VR Theme Park Rides for Kids in Wheelchairs

| tags: motor impaired, ideas, enabling technology

Karen says many kids in wheelchairs never get to experience typical theme park rides. What can we do about that?

We could build or buy a platform that can tilt (say) 20 degrees in two directions under computer control. I don't think it has to be very high performance at all. We roll the kid's chair onto the platform and strap it down.

John suggests a platform with a center pivot, springs on 2 sides and stepper motors with cables on the other 2 sides. Missy says we should ask Disney who have all this figured out.

A group of our students go out to a theme park (or the state fair) and record wide-angle HD video, acceleration and good audio.
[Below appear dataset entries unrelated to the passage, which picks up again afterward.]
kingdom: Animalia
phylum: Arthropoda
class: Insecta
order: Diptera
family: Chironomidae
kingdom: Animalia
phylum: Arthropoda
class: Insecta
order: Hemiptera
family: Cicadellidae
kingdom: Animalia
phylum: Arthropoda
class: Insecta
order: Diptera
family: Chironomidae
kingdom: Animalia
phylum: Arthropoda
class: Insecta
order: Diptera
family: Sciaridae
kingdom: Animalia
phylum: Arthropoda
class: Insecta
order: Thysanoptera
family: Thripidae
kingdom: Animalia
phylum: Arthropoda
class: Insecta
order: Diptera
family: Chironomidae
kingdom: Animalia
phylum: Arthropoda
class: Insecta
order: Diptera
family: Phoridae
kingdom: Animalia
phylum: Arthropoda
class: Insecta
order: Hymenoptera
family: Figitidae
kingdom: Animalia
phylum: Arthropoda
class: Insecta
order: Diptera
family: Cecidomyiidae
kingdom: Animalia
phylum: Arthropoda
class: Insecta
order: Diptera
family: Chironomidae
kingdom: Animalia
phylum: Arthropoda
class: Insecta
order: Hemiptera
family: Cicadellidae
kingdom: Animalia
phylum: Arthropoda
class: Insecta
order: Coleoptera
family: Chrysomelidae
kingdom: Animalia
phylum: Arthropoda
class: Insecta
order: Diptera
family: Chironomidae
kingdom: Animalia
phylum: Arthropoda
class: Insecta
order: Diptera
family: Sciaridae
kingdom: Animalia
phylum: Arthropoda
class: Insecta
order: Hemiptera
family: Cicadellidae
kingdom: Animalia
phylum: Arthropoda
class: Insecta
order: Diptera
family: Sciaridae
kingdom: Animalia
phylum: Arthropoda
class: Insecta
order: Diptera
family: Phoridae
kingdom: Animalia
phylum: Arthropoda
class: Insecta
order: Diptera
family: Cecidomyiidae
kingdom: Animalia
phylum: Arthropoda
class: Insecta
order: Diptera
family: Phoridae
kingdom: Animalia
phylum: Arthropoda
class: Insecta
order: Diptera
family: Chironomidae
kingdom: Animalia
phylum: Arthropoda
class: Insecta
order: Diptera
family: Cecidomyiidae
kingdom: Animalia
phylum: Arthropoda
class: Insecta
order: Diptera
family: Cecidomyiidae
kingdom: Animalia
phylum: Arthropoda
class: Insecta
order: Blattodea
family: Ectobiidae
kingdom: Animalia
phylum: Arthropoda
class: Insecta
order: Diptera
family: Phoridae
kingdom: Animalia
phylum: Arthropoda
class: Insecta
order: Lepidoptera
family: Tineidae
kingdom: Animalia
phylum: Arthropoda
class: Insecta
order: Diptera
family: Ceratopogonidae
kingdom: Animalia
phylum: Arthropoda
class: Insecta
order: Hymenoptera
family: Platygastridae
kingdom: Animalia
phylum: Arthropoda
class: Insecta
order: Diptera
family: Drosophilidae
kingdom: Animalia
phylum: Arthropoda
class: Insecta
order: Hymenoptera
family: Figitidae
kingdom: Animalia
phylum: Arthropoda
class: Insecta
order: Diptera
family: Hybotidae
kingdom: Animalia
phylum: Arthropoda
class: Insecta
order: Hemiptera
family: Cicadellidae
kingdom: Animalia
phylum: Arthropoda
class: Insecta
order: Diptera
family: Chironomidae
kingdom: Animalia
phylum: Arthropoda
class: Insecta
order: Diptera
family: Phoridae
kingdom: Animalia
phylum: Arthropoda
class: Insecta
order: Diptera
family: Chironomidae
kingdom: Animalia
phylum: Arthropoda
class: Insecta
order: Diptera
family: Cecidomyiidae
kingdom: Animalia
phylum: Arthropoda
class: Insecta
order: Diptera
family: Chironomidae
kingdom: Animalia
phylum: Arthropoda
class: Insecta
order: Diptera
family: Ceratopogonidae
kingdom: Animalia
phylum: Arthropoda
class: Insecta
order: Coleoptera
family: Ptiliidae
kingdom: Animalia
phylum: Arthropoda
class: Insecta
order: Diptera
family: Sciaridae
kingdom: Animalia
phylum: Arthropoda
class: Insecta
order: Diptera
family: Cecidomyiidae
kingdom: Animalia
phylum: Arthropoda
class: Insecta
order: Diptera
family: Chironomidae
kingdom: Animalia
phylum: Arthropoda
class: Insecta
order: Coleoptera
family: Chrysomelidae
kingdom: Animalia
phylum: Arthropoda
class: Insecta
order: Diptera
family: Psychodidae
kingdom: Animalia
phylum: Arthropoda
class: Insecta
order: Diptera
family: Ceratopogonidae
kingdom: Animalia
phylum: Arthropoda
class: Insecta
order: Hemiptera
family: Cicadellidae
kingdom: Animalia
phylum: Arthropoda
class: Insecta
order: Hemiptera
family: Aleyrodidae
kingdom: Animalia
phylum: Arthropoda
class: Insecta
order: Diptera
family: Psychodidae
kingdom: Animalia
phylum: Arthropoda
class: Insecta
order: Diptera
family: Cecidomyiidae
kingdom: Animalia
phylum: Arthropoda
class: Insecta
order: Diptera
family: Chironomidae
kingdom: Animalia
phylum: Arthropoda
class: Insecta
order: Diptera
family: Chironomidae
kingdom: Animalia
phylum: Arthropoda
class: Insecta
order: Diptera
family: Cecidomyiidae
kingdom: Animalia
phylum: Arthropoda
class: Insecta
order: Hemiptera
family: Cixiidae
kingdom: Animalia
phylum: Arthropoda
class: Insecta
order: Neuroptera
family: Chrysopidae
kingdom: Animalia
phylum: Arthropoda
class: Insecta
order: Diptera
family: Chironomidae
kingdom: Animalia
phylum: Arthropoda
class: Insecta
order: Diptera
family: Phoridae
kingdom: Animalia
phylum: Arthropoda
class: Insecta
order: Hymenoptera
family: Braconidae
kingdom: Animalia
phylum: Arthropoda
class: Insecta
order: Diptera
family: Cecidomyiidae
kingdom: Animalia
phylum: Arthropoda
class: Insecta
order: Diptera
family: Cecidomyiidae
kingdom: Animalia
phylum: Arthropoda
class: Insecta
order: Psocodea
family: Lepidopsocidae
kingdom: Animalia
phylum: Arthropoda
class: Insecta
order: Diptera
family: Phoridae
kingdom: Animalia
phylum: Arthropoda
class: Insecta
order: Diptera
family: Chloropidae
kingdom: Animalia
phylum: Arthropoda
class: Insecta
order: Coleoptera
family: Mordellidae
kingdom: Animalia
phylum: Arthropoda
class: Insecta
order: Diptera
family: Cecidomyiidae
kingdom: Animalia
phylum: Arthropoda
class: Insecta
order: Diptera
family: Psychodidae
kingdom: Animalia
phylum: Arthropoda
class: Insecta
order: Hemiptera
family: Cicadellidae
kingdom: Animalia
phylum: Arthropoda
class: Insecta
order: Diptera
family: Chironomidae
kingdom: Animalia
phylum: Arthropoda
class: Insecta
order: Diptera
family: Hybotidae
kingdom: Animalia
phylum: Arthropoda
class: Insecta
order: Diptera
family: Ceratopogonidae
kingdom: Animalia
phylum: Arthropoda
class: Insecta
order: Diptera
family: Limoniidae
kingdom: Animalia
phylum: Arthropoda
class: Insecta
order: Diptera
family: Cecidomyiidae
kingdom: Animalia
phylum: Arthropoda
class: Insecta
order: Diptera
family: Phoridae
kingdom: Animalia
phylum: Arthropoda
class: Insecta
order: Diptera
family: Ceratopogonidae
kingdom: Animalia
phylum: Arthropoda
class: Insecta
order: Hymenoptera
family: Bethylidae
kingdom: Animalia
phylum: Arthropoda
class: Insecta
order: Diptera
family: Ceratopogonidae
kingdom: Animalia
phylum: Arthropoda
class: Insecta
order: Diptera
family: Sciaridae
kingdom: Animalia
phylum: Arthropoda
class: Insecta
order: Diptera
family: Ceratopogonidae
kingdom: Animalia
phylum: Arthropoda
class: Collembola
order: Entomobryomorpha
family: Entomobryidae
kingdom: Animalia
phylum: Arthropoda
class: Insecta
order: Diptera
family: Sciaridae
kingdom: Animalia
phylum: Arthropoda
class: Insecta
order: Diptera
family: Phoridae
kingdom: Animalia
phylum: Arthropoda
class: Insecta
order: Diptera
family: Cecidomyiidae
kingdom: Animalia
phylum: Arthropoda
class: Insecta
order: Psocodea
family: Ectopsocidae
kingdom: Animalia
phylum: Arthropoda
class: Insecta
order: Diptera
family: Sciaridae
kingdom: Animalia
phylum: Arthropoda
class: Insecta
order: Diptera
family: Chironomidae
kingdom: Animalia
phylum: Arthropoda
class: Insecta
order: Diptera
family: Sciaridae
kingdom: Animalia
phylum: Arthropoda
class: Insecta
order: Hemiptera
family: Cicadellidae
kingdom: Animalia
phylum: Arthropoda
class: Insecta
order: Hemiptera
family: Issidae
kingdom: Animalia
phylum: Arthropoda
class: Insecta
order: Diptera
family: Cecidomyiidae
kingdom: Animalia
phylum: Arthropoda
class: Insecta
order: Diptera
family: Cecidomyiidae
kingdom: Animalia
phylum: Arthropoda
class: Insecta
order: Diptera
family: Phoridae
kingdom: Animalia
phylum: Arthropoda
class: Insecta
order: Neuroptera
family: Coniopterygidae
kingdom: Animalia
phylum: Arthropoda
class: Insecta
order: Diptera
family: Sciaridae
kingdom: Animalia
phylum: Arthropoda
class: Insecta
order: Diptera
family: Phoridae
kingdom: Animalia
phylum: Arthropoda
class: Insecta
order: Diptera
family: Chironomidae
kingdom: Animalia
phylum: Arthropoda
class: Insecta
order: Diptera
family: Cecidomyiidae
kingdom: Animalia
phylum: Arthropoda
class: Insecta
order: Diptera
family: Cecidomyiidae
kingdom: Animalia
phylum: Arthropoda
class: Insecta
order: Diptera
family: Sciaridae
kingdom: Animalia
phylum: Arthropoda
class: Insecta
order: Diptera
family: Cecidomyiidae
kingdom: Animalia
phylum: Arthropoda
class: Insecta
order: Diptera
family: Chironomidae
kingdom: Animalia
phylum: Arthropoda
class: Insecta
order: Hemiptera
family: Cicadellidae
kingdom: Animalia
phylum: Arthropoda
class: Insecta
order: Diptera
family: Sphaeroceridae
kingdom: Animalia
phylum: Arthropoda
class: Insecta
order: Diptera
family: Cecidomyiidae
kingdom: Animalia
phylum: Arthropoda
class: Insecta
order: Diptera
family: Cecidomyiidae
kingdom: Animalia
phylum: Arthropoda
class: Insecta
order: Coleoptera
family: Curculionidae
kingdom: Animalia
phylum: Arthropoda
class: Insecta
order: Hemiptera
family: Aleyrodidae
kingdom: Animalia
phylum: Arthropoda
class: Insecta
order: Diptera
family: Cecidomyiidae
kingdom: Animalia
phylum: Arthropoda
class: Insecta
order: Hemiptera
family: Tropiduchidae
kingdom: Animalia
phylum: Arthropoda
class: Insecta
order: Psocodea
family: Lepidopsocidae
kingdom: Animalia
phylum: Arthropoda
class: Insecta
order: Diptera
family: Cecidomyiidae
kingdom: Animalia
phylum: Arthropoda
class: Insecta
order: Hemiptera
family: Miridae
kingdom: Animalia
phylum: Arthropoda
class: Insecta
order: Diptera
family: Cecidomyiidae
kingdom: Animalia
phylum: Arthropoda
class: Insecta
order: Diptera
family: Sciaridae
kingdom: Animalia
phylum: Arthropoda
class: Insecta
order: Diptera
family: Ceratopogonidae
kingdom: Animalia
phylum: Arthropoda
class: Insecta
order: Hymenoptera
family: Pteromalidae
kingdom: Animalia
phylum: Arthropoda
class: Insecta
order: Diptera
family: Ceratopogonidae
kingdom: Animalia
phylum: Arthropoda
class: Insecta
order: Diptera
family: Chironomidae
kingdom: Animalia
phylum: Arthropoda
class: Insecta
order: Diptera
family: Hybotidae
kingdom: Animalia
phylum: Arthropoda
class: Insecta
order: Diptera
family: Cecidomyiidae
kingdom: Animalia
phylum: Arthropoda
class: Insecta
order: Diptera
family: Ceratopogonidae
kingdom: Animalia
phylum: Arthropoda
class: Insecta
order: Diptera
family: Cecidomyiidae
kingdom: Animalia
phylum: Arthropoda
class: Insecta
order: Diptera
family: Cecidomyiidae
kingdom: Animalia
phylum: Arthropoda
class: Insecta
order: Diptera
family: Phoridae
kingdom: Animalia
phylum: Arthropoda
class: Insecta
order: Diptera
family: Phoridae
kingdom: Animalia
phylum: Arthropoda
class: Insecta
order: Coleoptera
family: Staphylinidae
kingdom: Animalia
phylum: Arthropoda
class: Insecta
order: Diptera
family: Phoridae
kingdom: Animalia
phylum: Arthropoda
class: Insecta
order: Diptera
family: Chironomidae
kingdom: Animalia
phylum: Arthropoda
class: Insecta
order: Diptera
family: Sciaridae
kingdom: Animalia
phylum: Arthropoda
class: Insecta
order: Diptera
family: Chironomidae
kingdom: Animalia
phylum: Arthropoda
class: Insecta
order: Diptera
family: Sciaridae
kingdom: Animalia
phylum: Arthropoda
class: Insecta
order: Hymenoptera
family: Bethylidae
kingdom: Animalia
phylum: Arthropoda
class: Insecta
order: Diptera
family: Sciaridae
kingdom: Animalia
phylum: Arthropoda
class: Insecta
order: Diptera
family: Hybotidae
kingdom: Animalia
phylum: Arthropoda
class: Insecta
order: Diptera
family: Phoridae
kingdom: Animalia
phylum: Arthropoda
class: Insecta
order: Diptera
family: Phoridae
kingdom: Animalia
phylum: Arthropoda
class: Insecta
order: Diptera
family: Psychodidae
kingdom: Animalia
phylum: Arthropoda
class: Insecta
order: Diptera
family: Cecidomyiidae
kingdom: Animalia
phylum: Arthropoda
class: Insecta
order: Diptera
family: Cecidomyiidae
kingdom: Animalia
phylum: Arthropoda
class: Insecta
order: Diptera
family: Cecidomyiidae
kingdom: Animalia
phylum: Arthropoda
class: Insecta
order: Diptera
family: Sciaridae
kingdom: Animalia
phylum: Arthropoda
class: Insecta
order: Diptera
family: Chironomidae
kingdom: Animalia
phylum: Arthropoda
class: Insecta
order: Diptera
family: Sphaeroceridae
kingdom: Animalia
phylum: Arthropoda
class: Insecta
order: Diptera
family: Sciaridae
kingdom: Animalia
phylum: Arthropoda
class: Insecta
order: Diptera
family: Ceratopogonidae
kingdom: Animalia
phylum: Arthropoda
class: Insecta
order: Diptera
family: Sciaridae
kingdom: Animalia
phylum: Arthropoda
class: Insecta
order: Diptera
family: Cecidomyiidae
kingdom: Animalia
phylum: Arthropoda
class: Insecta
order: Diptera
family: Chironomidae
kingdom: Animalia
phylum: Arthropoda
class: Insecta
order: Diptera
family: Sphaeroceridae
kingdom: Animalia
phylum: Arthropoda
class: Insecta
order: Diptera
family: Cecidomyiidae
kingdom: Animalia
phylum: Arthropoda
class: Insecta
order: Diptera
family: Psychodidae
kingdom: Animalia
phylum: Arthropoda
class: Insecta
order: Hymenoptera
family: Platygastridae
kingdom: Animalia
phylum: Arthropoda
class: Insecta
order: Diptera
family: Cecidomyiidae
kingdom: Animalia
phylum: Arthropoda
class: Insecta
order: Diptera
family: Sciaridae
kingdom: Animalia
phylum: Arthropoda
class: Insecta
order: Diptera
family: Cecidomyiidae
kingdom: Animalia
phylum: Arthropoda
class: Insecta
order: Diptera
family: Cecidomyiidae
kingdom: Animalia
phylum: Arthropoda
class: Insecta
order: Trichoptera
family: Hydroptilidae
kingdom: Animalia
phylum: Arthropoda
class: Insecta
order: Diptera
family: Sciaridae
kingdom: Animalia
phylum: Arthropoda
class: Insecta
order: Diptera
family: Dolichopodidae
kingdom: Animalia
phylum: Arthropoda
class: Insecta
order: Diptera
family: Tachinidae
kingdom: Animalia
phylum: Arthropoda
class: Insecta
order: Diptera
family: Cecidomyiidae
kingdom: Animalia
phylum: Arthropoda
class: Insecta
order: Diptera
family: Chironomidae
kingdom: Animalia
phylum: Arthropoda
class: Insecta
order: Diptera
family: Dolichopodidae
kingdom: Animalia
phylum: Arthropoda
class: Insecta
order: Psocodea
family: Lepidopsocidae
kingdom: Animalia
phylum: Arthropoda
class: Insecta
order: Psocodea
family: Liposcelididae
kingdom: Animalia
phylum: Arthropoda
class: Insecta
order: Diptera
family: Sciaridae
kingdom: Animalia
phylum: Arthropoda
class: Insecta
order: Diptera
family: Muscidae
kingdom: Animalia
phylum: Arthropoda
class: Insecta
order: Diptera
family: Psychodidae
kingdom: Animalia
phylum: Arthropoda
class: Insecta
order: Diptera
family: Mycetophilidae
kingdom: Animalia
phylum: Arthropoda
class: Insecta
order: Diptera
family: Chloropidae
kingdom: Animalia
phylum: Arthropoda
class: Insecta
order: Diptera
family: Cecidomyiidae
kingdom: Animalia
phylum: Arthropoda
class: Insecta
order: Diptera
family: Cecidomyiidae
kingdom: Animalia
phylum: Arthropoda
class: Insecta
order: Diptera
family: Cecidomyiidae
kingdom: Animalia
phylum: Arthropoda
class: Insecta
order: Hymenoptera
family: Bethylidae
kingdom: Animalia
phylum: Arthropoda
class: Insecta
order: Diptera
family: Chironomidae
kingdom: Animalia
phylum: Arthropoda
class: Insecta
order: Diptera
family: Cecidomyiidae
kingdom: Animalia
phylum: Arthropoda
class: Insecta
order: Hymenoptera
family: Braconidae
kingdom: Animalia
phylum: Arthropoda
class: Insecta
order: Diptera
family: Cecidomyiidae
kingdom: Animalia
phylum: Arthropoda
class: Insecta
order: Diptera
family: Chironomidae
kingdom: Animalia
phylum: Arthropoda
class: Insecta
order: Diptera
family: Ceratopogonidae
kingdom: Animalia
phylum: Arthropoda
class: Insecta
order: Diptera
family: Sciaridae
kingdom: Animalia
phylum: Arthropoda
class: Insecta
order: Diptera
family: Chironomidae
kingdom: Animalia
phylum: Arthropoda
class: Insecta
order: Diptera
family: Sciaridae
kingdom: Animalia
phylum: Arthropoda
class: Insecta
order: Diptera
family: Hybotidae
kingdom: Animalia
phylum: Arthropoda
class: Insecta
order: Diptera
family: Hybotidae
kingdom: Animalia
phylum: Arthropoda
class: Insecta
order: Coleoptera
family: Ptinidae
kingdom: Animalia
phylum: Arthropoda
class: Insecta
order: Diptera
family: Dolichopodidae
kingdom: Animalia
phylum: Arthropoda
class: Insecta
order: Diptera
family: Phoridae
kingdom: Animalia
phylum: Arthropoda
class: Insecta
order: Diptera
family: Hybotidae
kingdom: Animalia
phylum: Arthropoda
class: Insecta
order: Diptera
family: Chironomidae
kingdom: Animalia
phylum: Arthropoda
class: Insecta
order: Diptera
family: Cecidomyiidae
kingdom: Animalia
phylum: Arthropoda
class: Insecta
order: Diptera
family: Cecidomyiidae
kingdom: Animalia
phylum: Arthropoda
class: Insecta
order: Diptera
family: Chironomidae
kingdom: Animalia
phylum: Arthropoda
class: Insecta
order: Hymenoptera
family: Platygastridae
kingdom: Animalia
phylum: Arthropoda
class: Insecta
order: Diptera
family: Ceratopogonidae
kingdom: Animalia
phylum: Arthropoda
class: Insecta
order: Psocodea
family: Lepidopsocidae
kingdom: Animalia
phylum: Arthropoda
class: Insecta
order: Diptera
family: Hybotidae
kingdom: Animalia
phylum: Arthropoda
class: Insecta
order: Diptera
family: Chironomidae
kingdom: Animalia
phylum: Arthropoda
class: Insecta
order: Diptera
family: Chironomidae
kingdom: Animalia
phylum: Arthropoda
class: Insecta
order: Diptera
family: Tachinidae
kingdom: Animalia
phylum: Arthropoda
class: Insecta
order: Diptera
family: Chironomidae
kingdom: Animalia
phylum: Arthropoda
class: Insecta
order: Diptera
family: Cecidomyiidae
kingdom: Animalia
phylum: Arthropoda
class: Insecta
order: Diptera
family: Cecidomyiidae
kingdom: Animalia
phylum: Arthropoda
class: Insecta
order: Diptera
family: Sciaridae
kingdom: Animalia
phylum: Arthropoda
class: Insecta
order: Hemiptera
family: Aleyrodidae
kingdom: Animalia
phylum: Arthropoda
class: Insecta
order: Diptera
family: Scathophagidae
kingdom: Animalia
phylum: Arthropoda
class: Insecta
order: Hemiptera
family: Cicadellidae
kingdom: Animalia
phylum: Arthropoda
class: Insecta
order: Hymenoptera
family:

Then we synchronize playback on a big screen (or screens). Perhaps a sub woofer adds some low frequency shake (or maybe the platform could do this). I don't think we need any "wash out" algorithm for the motion platform. Simply, display the best approximation to the direction of the gravity vector that the tilt platform can manage. We might want to rotate the image to undo some of the tilt. That would be an interesting study on its own.

The log flume ride would be perfect for this. We could spray the rider with some water at the end!

Then we can invite kids in for a virtual carnival or theme park field trip. That would be a ton of fun and an exciting project. Later groups of students could do fully computer generated graphics and sound as more advanced projects.

John suggests we could record historic train rides and such for more educational content.

We link to Tar Heel Reader by having kids read about the experience beforehand and write about it afterward!

I'm going to try to resist immediately jumping on this until I find some $ to pay for it.